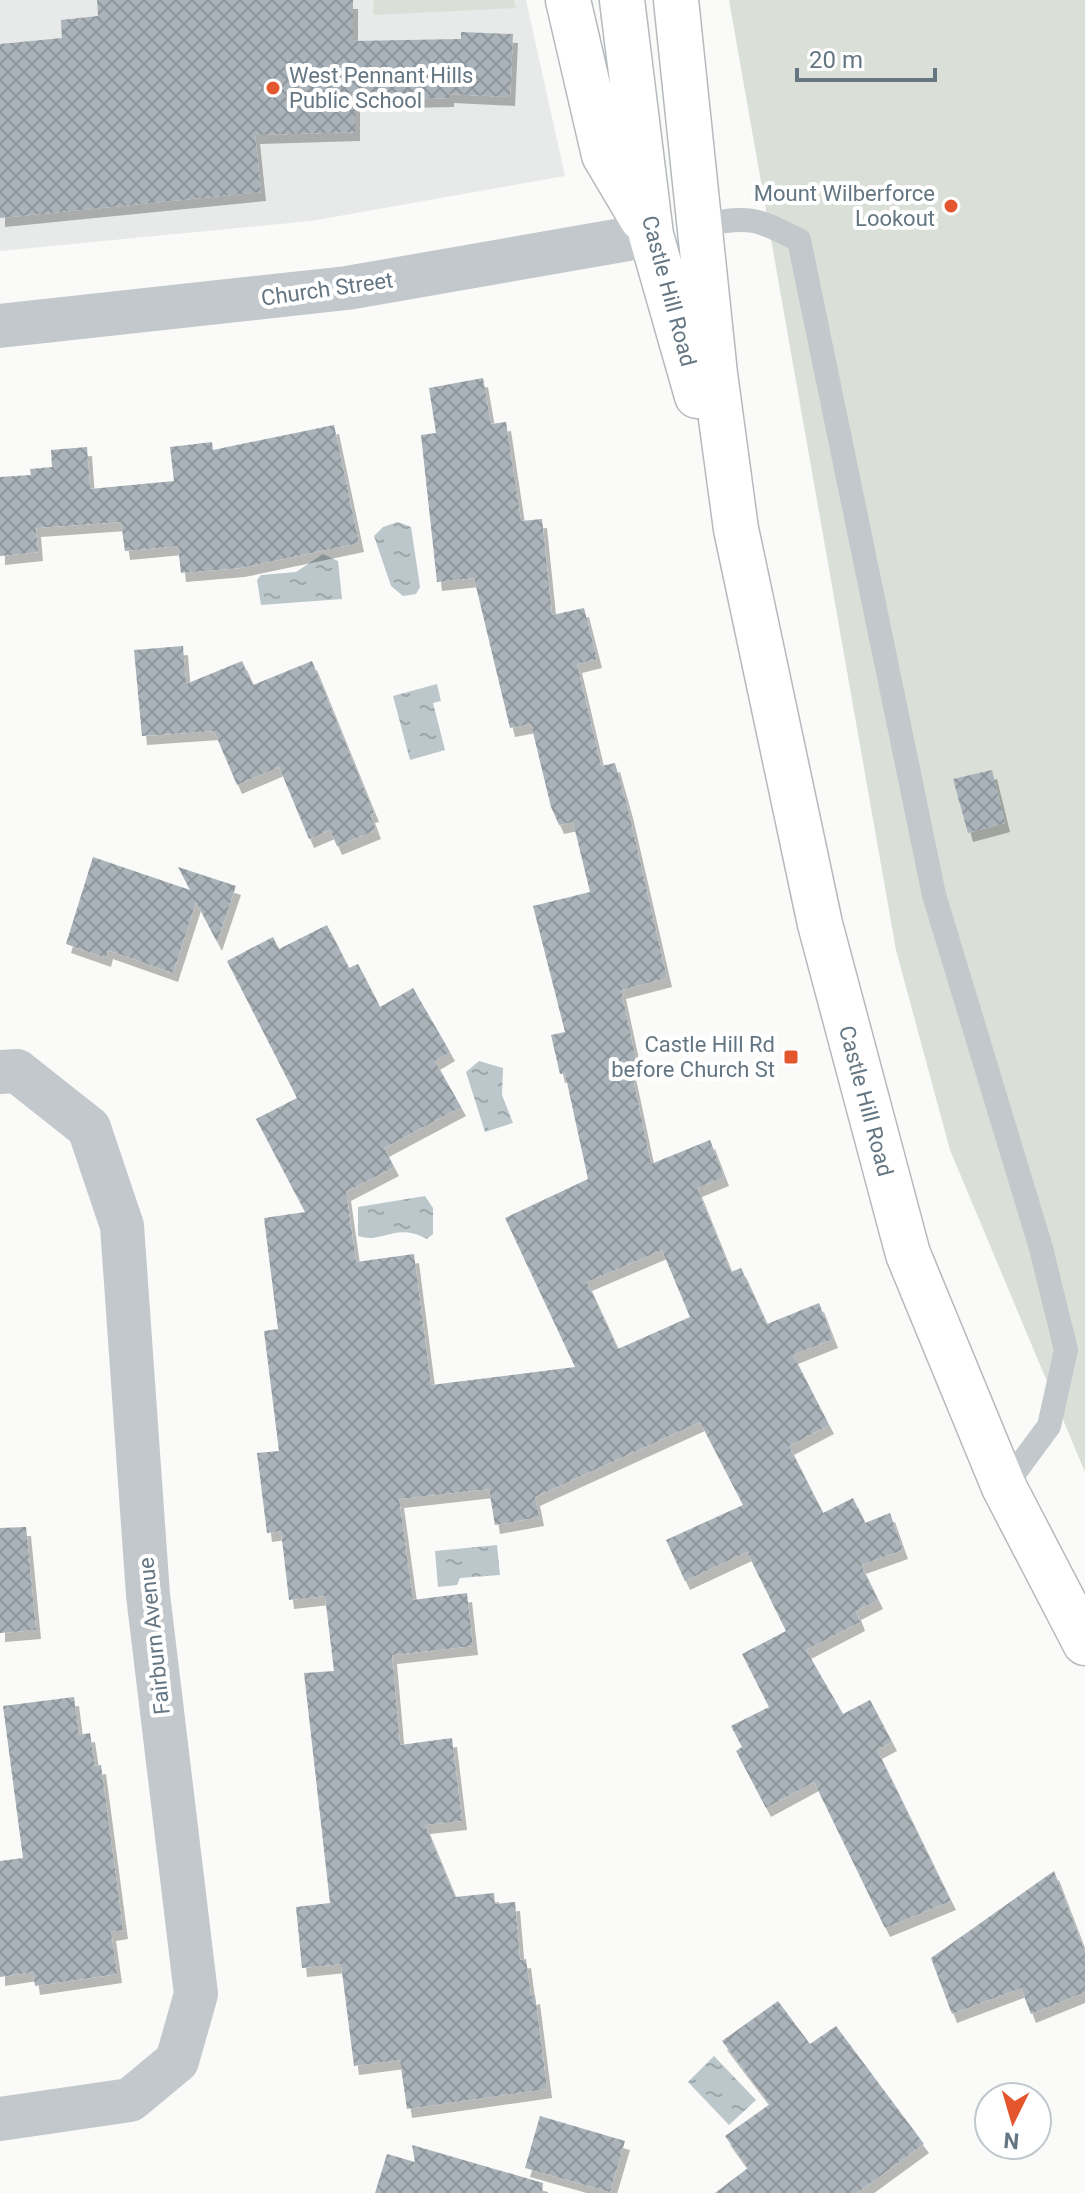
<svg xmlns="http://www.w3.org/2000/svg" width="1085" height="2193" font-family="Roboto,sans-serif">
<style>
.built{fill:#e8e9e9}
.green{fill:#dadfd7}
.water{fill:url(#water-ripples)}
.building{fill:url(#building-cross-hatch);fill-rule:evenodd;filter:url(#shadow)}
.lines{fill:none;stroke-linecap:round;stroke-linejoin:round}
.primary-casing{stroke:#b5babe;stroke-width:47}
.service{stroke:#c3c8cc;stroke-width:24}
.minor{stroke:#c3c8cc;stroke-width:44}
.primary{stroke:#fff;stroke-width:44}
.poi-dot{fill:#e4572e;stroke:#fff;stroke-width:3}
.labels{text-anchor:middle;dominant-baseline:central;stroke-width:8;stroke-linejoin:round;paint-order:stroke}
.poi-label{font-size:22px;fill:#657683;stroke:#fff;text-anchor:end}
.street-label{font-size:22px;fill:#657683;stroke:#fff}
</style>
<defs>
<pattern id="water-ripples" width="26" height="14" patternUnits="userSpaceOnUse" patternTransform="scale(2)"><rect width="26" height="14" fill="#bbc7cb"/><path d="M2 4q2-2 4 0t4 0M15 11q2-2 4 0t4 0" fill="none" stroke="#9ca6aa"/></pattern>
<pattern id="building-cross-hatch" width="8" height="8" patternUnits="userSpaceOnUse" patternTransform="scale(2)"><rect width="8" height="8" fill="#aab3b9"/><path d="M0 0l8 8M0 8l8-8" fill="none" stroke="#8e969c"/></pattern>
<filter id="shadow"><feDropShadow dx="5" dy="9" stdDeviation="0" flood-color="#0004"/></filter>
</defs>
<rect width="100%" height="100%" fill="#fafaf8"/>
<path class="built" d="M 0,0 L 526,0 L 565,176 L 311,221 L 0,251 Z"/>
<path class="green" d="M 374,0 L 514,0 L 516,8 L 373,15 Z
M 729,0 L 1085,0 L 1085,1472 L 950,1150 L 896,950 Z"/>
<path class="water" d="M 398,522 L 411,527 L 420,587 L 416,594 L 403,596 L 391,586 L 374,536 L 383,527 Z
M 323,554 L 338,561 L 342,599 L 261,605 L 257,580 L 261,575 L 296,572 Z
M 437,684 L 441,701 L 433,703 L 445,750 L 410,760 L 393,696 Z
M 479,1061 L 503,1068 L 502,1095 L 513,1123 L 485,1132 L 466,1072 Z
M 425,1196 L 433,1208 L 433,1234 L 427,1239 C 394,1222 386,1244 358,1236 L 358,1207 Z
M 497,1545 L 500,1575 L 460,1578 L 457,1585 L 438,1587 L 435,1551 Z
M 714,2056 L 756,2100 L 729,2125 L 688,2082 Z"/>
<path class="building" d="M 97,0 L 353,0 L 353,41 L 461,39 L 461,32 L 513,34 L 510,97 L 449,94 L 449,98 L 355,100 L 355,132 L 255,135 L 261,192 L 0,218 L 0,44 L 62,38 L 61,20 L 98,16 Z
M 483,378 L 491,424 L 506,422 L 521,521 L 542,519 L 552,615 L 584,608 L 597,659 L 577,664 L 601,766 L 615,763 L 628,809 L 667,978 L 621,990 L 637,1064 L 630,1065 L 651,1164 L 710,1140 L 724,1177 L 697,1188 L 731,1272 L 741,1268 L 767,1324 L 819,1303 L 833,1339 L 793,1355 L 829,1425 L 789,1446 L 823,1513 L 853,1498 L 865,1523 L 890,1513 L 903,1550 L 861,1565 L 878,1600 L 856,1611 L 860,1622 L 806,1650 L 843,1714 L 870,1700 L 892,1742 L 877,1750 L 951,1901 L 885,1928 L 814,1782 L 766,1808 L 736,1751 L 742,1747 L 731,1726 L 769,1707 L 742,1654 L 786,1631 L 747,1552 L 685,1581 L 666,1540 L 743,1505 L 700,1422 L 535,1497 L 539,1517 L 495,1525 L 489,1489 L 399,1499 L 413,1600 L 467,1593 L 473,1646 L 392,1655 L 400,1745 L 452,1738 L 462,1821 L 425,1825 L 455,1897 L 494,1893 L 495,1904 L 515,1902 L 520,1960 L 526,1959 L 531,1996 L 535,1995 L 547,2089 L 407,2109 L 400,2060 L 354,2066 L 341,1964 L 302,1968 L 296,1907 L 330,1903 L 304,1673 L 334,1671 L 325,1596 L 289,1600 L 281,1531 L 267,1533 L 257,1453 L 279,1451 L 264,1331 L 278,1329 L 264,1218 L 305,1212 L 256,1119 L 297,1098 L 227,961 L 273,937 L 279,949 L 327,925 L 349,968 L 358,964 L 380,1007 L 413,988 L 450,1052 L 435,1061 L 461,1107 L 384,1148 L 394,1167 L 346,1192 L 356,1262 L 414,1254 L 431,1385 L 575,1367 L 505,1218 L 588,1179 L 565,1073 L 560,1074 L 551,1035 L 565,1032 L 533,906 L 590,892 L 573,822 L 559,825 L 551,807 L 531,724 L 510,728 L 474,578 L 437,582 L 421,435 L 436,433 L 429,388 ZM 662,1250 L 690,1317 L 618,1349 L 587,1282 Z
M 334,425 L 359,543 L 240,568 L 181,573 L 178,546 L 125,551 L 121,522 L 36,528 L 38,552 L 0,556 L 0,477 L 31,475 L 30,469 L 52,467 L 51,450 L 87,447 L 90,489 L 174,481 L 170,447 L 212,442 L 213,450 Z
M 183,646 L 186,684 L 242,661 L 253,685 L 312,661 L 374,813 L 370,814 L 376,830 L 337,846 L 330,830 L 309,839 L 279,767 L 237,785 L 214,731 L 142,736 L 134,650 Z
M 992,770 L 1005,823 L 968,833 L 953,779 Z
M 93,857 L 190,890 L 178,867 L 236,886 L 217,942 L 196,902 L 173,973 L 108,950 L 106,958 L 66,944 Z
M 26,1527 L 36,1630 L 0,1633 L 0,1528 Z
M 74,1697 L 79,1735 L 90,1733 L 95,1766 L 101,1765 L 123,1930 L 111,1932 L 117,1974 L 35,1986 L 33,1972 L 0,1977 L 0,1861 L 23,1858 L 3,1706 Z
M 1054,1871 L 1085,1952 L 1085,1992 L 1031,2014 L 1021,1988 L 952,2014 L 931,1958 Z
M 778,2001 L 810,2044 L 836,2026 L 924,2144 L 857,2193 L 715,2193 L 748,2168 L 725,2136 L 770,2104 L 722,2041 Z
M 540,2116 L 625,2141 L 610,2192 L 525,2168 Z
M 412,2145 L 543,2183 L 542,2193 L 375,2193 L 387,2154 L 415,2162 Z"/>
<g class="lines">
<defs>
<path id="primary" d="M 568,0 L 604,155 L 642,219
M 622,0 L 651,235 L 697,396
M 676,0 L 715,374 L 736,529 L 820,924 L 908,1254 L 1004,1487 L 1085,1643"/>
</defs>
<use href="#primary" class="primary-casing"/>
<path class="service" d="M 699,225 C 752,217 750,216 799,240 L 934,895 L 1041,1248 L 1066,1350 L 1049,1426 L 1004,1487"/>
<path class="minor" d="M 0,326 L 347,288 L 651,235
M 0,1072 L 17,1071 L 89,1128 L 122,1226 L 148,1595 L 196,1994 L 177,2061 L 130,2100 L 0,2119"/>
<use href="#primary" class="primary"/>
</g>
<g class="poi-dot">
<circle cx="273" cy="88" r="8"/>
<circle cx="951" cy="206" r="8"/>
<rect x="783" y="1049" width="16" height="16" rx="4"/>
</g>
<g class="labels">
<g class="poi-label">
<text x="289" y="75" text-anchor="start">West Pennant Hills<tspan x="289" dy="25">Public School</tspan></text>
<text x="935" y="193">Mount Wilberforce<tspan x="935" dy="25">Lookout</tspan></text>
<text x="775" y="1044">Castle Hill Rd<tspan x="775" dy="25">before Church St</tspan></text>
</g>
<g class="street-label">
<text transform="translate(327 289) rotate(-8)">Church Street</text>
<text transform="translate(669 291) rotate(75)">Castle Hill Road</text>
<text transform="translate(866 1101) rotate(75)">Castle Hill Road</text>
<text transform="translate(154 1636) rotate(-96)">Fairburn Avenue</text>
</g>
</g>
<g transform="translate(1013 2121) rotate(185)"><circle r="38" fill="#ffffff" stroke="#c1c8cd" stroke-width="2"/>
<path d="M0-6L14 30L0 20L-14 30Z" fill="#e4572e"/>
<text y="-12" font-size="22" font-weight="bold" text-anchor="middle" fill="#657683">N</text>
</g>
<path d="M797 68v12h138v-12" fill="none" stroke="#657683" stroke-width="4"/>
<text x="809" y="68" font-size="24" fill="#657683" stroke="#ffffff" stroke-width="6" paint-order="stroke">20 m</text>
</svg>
■ ■ ■ ■ ■
● **EXERCISE INSTRUCTIONS**: Lines holding the word "labels" are the answer; copy every one from the records above.

● **FINAL ANSWER**:
.labels{text-anchor:middle;dominant-baseline:central;stroke-width:8;stroke-linejoin:round;paint-order:stroke}
<g class="labels">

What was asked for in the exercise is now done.